Moreover, it is known that FoxO1 regulates several molecules involved in cell cycle progression such as cyclin D1 and cyclin-dependent inhibitors (CDK-I) including INK4 family members such as p16INK4a and p15INK4b and Cip/Kip family CDK-I members including p21Cip1 and p27Kip1. FoxO1 inhibition regulates accelerating molecules, but stimulation regulates braking molecules. As mentioned above, since FoxO1 expression is specifically reduced in continuously exposed sublines of MT-2 [38], the expression of these cell cycle regulators in original MT-2 cells and sublines was determined and compared. As a result, it was found that accelerating molecules were upregulated while CDK-I was downregulated. Thereafter, the S/G1 ratio in cell cycle phases analyzed by flow cytometry was higher in sublines compared to original MT-2 cells [51]. These results indicated that asbestos exposure causes rapid progression of the cell cycle in Tregs and results in increased volume in Tregs.

These results indicated that Tregs exposed to asbestos fibers possess enhanced function via cell–cell contact (including the effects of membrane-bound TGF-β in addition to overproduction of functional cytokines IL-10 and TGF-β. Furthermore, Tregs exposed to asbestos undergo rapid proliferation by altering the regulation of FoxO1. Unfortunately, although the function of peripheral blood or tumor-surrounding Tregs derived from PP and MM patients have yet to be examined, these cell line models also suggest that asbestos exposure causes a reduction of antitumor immunity.

14.8 Conclusion

This review presented experimental approaches examining the immunological effects of asbestos fibers using human cell lines and freshly isolated lymphoid cells derived from HV, and provided detailed confirmation of certain findings using peripheral blood immune cells derived from PP and MM patients exposed to asbestos. Exposure to asbestos altered the cellular and molecular characteristics of various immune cells such as Th, Treg, CTL, and NK cells. Additionally, most of the changes suggested a reduction of antitumor immunity in asbestos-exposed populations. However, detailed examinations regarding the effects of asbestos fibers on Th17, dendritic cells, small populations of T cells such as γδT and other cells have yet to be undertaken.

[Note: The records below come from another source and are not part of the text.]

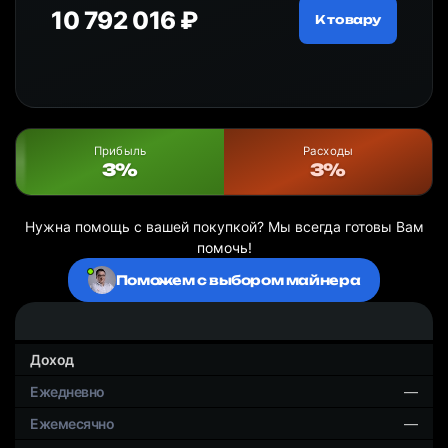
10 792 016 ₽
18
ру
К товару
Прибыль
Расходы
3%
3%
Нужна помощь с вашей покупкой? Мы всегда готовы Вам
помочь!
Поможем с выбором майнера
Доход
—
—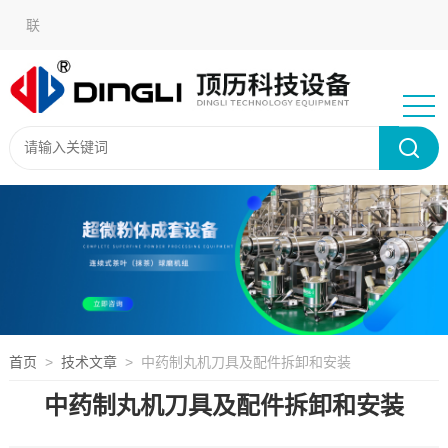
在
联
线
系
语言
留
我
选
言
们
择：
首页
>
技术文章
> 中药制丸机刀具及配件拆卸和安装
中药制丸机刀具及配件拆卸和安装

One potential clinical use of these findings is to provide a comprehensive assessment of the immune status of high-risk groups such as past (and present) workers involved in asbestos manufacturing, asbestos handling, building demolition, rubble processing, and other asbestos-related activities, rather than just making a diagnosis of PP or other asbestos-related pathological changes by chest X-ray or CT imaging. The immunological findings may be examined by drawing peripheral blood from subjects.

The other possibility is to identify physiological substances from plants and other sources that can halt the reduction of or reduce the antitumor immunity caused by asbestos exposure. If certain substances can be administered orally on a daily basis to the aforementioned high-risk groups, this may assist in the chemoprevention of asbestos-related diseases and the development of malignant tumors.